══ Source material

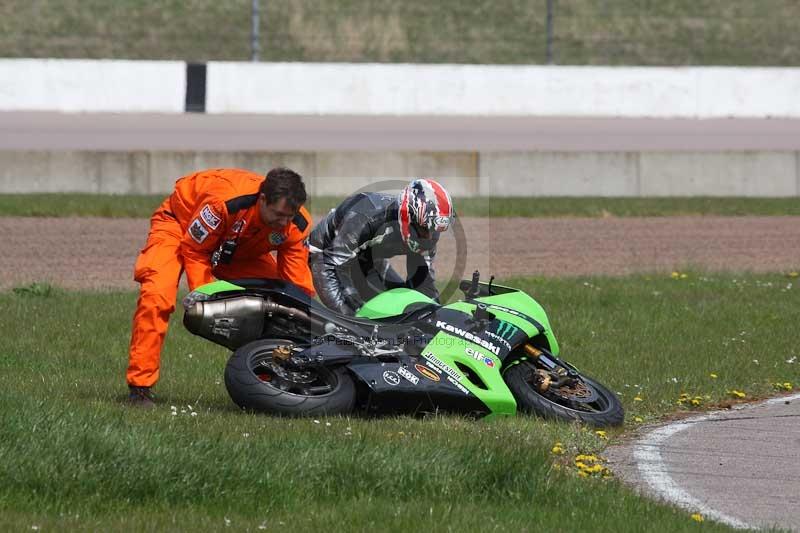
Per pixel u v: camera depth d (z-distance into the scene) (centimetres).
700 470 2528
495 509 2050
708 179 8938
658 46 13188
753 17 13675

════

## Task item
Reproduce every record exactly; images stay out.

## Task output
Per pixel u v: camera depth d (z-distance into the scene) (centimetres).
700 470 2528
495 509 2050
708 179 8938
658 46 13188
753 17 13675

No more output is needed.